San Pío X: “Por esta comunión de dolores y voluntades entre María y Cristo, mereció ser María dignísima reparadora del orbe caído, y, por tanto, la dispensadora de todos los dones que Jesús con su muerte y sangre nos ganara. Reconocemos, ciertamente, que la dispensación de los dones pertenece a Cristo por derecho propio y exclusivo, puesto que los adquirió con su muerte y Él es potestativamente el mediador de Dios y de los hombres. No obstante, por aquella comunión de dolores y miserias de la Madre con el Hijo, se le concedió a esta Virgen augusta ser la mediadora y conciliadora poderosísima de todo el orbe para con su Hijo unigénito. Por tanto, Cristo es la fuente de cuya plenitud recibimos todos…; pero María, por su caridad, como dice muy bien San Bernardo, es el acueducto o el cuello por donde se une el cuerpo a la cabeza y por donde la cabeza hace llegar al cuerpo toda su virtud y eficacia. Ella es el cuello de nuestra Cabeza, por el que se comunican a su cuerpo místico todos los dones espirituales”.

Benedicto XV: “Y si, por este motivo de la compasión de María con Cristo, las gracias que el género humano percibe del tesoro de la redención son distribuidas personalmente por la misma Virgen dolorosa, claramente se deduce que de ella ha de esperarse para los hombres el don de una muerte santa, ya que con esto se completa en cada uno eficaz y perpetuamente la obra de la redención humana”.

“Todas las gracias que el Autor de todo bien se digna conceder a los pobres descendientes de Adán, por un misericordioso consejo de la divina Providencia, son distribuidas por las manos de la Santísima Virgen”

“Habiendo sido elegida la Santísima Virgen María, por tantos y tan grandes merecimientos, Madre de Dios y habiendo sido constituida al mismo tiempo por Dios mediadora de las gracias en favor de los hombres”

Benedicto XV instituyó la fiesta litúrgica de María Mediadora de todas las gracias, con Misa y Oficio para las diócesis y órdenes religiosas que la pidieran.

Pío XI: En la carta de 2 de marzo de 1922 llama expresamente a la Virgen Mediadora ante Dios de todas las gracias.

Para demostrar hasta qué punto llevaba en el corazón esa doctrina, instituyó, apenas llegado al solio pontificio, tres comisiones de teólogos —una belga, una española y una romana—, confiándoles el estudio de la definibilidad dogmática de esa doctrina. Se sabe que las tres comisiones dieron un voto favorable.

Pío XI exhorta a los fieles a que, en la sagrada festividad del Corazón divino, “confesando su fe firme, su esperanza cierta, su caridad ardiente, pidan con fervor al mismo Corazón santísimo, por mediación del poderoso patrocinio de la Virgen Madre de Dios, mediadora de todas las gracias, por sí mismos cada uno, por la patria, por la Iglesia, por el Vicario de Cristo y por los demás pastores, unidos a él en el gravísimo oficio de la dirección de las almas”.

Y en otro lugar: “Fue siempre tradicional en los católicos acudir a María en las horas difíciles y en los tiempos de peligro y descansar en su bondad de Madre. Pues ella, Madre de Dios y administradora de las gracias celestiales, ha sido colocada en los cielos sobre el más excelso trono del poder y de la gloria, para conceder el socorro de su patrocinio a los hombres en su peregrinación por la tierra, llena siempre de trabajos y peligros”.

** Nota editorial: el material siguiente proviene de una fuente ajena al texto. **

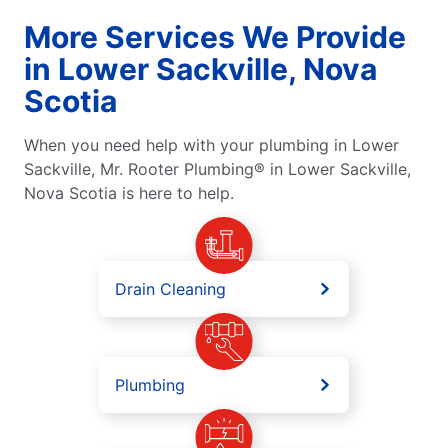
More Services We Provide
in Lower Sackville, Nova
Scotia
When you need help with your plumbing in Lower
Sackville, Mr. Rooter Plumbing® in Lower Sackville,
Nova Scotia is here to help.
Drain Cleaning
Plumbing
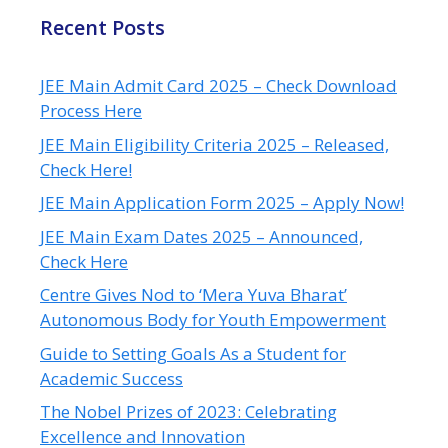
Recent Posts
JEE Main Admit Card 2025 – Check Download
Process Here
JEE Main Eligibility Criteria 2025 – Released,
Check Here!
JEE Main Application Form 2025 – Apply Now!
JEE Main Exam Dates 2025 – Announced,
Check Here
Centre Gives Nod to ‘Mera Yuva Bharat’
Autonomous Body for Youth Empowerment
Guide to Setting Goals As a Student for
Academic Success
The Nobel Prizes of 2023: Celebrating
Excellence and Innovation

“En cuya oración ante Cristo confiamos Nos, que, aun siendo el único Mediador de Dios y de los hombres, quiso asociarse a su Madre como abogada de los pecadores y administradora y mediadora de la gracia”.

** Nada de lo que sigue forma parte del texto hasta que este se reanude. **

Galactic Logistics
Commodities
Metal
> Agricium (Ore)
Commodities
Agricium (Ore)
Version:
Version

Pío XII: “Ella nos enseña todas las virtudes, nos da a su Hijo, y con Él todos los auxilios que nos son necesarios, porque Dios ha querido que todo lo tuviésemos por medio de María”.

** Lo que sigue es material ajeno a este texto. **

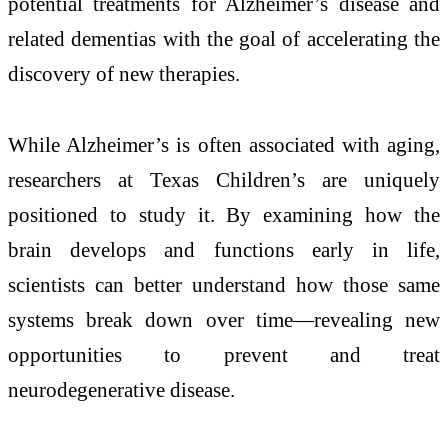
potential treatments for Alzheimer’s disease and
related dementias with the goal of accelerating the
discovery of new therapies.
While Alzheimer’s is often associated with aging,
researchers at Texas Children’s are uniquely
positioned to study it. By examining how the
brain develops and functions early in life,
scientists can better understand how those same
systems break down over time—revealing new
opportunities to prevent and treat
neurodegenerative disease.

“Bendito sea el Señor, y con el Señor sea bendita aquella que Él constituyó Madre de Misericordia, Reina y Abogada nuestra amorosísima, Mediadora de sus gracias y Dispensadora de sus tesoros.”

“Asociada como Madre y Ministra al Rey de los mártires en la obra inefable de la humana redención, le queda para siempre asociada, con un poder casi inmenso, en la distribución de las gracias que se derivan de la redención”.